Which lines of the listing below contain the word "circle"? List each of them in full, treating uppercase and lowercase as distinct.

--- START Exercise material ---

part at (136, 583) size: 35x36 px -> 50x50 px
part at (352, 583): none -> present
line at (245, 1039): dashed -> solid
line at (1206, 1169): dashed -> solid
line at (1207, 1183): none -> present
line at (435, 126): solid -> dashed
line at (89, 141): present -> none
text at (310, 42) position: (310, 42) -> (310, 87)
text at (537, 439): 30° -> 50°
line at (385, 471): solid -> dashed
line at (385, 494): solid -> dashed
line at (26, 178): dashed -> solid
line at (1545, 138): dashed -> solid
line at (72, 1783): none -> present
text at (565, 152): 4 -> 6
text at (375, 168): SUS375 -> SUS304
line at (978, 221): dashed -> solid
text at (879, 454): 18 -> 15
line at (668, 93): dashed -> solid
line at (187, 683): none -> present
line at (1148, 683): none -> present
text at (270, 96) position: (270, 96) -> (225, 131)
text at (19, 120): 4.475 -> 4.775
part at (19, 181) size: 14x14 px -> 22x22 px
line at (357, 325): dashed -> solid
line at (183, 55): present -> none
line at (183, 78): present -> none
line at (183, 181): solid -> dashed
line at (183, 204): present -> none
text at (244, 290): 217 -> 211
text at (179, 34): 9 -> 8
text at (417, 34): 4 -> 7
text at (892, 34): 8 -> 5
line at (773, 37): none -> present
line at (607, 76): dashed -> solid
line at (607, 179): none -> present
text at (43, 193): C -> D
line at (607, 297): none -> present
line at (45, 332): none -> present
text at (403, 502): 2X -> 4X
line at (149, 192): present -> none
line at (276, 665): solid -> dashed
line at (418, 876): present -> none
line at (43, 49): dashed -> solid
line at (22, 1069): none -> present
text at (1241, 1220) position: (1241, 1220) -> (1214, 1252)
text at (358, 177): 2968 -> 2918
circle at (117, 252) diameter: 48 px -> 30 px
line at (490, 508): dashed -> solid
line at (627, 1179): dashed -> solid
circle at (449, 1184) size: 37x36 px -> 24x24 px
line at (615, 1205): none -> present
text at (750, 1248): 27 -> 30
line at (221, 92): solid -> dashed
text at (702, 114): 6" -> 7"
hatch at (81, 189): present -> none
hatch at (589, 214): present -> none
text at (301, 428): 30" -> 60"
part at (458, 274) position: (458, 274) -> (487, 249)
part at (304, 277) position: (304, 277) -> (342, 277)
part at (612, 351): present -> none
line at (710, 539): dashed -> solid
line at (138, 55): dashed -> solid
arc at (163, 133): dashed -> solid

--- END Exercise material ---

▸ Final result
circle at (117, 252) diameter: 48 px -> 30 px
circle at (449, 1184) size: 37x36 px -> 24x24 px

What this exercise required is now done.